[start of SOURCE TEXT]

QLC Flash Wars Heating Up: QLC SSDs Headed To Desktop PCs This Year

The QLC flash wars are heating up as Intel announced via Twitter yesterday that it was producing its first QLC SSD for the data center. Toshiba and WD released their own QLC flash announcements shortly thereafter.

SSD pricing is already plunging due to the industry's transition to TLC flash. TLC flash stores three bits per cell, making the technology denser and cheaper than previous-gen flash. The move to QLC flash, which stores four bits per cell, promises to bring even lower prices and higher-capacity SSDs to the market soon.

But QLC flash comes with trade-offs. The extra 33% in storage density results in lower endurance and performance, but advances in 3D manufacturing technology have made the new NAND viable for light-use applications, which includes desktop PCs.

[end of SOURCE TEXT]
[start of DATA SEGMENT]

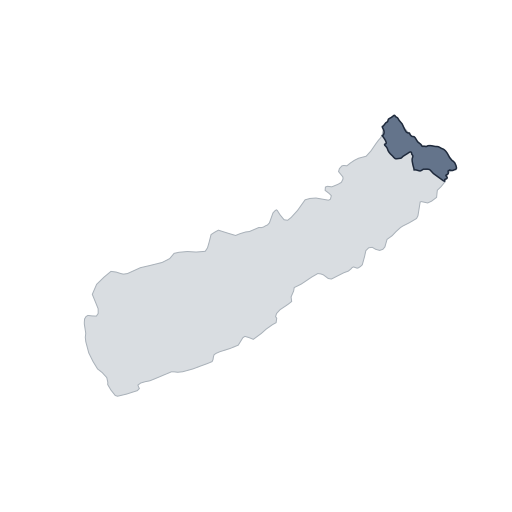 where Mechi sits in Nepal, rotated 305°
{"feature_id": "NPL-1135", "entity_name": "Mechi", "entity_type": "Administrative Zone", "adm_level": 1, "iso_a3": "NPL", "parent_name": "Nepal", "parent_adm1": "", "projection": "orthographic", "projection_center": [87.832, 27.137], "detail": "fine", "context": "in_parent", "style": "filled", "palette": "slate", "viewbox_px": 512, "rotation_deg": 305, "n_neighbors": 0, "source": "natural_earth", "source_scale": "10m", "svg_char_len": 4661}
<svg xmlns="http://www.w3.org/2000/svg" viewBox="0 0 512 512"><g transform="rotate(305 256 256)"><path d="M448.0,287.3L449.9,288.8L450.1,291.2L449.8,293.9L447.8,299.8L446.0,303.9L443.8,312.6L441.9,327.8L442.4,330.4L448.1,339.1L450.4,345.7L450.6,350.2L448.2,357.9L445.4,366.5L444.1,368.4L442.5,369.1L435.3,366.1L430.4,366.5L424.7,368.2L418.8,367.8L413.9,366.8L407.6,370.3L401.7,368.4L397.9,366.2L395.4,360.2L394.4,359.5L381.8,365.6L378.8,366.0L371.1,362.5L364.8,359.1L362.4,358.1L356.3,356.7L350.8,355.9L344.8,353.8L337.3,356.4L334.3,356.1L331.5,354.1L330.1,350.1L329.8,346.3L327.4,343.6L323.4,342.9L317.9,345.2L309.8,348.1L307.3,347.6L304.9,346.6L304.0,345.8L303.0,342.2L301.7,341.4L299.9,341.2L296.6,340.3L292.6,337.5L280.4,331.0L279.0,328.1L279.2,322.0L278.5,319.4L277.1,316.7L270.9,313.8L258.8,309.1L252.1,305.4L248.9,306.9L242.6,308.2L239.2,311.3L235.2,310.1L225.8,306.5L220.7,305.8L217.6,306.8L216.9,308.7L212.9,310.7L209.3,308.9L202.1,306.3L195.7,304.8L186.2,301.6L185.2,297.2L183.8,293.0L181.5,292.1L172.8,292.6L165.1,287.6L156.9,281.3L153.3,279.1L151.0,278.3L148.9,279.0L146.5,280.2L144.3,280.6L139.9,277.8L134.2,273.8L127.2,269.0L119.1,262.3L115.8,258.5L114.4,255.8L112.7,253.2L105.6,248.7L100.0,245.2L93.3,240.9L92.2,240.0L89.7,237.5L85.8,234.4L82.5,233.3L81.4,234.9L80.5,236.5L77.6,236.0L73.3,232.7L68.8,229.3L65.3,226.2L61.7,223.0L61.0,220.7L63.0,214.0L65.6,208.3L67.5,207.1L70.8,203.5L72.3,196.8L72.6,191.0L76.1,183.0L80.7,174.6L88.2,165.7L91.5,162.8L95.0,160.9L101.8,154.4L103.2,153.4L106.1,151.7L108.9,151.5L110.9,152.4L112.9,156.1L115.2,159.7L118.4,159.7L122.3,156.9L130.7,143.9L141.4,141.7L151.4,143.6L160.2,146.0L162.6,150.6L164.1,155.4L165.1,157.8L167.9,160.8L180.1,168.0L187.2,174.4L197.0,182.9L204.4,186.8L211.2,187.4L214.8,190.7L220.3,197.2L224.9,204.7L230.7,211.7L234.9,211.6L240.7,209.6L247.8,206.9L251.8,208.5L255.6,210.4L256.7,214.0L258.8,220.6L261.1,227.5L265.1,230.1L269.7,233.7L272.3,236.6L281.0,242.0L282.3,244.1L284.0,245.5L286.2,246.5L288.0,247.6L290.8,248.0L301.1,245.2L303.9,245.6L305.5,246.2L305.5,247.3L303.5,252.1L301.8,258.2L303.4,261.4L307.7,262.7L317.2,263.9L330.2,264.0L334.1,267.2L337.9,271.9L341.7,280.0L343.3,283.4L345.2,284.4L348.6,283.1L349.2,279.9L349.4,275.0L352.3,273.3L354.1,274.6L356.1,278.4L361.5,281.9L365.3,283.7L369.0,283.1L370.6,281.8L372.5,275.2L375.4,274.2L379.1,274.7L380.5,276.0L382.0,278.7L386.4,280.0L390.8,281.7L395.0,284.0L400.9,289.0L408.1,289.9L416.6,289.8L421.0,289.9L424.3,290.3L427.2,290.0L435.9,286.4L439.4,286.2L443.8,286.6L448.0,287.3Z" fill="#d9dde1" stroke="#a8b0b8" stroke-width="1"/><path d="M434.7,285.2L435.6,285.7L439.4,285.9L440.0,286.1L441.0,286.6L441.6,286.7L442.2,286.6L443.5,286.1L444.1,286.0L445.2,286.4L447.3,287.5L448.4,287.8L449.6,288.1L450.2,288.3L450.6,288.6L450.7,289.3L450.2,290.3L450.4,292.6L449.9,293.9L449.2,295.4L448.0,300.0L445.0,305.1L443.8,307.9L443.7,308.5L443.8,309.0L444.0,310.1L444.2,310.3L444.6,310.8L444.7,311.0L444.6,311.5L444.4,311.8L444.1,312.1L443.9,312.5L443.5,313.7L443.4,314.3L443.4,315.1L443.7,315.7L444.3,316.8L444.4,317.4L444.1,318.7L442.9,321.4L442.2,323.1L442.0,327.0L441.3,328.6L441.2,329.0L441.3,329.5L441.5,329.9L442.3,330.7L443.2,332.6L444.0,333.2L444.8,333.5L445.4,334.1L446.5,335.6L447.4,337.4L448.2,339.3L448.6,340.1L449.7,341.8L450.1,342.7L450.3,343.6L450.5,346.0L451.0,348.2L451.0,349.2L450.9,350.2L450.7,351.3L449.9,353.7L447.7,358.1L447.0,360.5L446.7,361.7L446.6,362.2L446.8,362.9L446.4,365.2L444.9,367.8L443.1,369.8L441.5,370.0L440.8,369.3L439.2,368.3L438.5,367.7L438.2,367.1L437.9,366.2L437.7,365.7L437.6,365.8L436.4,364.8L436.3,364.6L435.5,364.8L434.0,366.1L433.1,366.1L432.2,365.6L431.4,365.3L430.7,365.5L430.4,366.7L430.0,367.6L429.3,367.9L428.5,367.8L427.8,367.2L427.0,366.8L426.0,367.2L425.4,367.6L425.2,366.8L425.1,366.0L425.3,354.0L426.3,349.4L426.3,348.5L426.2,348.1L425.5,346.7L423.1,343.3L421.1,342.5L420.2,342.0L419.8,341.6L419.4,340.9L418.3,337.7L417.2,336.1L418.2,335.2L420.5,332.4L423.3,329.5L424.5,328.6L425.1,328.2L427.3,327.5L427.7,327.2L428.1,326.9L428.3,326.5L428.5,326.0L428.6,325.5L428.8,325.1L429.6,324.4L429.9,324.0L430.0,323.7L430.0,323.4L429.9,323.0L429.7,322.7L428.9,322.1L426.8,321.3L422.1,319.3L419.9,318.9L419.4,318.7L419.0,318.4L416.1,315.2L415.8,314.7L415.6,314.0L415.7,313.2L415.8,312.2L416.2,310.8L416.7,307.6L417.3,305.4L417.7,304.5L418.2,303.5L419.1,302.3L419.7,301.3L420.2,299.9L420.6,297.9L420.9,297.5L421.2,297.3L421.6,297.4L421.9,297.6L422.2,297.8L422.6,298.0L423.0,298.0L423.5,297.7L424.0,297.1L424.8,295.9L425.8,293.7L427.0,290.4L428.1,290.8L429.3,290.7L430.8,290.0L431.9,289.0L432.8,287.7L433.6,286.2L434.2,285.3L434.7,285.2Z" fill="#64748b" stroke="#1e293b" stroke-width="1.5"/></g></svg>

[end of DATA SEGMENT]

# WHAT IS EXPECTED
Please carry the article on QLC flash SSDs further, picking up right after its last sentence.

# OUTPUT FOR THIS EXERCISE
Micron started the QLC party a few months ago with the announcement of the industry's first shipping QLC SSD, so it was only natural that its flash-fabbing partner Intel would soon follow suit. Intel's tweet includes an image of its new drive, but from the exterior, it appears similar to all of Intel's previous-gen 2.5" U.2 SSDs.

Intel's tweet says that the company's latest drives will come outfitted with the high-speed PCIe interface, so naturally, that means the drives will support the now-ubiquitous NVMe protocol. Intel promises to share more details about the new SSDs, which will become a new "D5" product line, at next month's Flash Memory Summit. The tweet also claims that the drives are the world's first QLC SSDs for the data center.

In either case, Intel has historically produced consumer SSDs with the same technology that it uses for the data center. Recent unconfirmed leaks indicate Intel has a new consumer QLC SSD on the roadmap for this year, so it is likely only a matter of time before its QLC flash comes to the desktop PC.

Not to be upstaged, flash partners Toshiba and WD both announced their jointly-produced 3D QLC NAND yesterday in separate announcements. The announcements contained quite a bit more information, so we know that the new 96-layer BiCS4 flash has a density of 1.33 terabits2 per die.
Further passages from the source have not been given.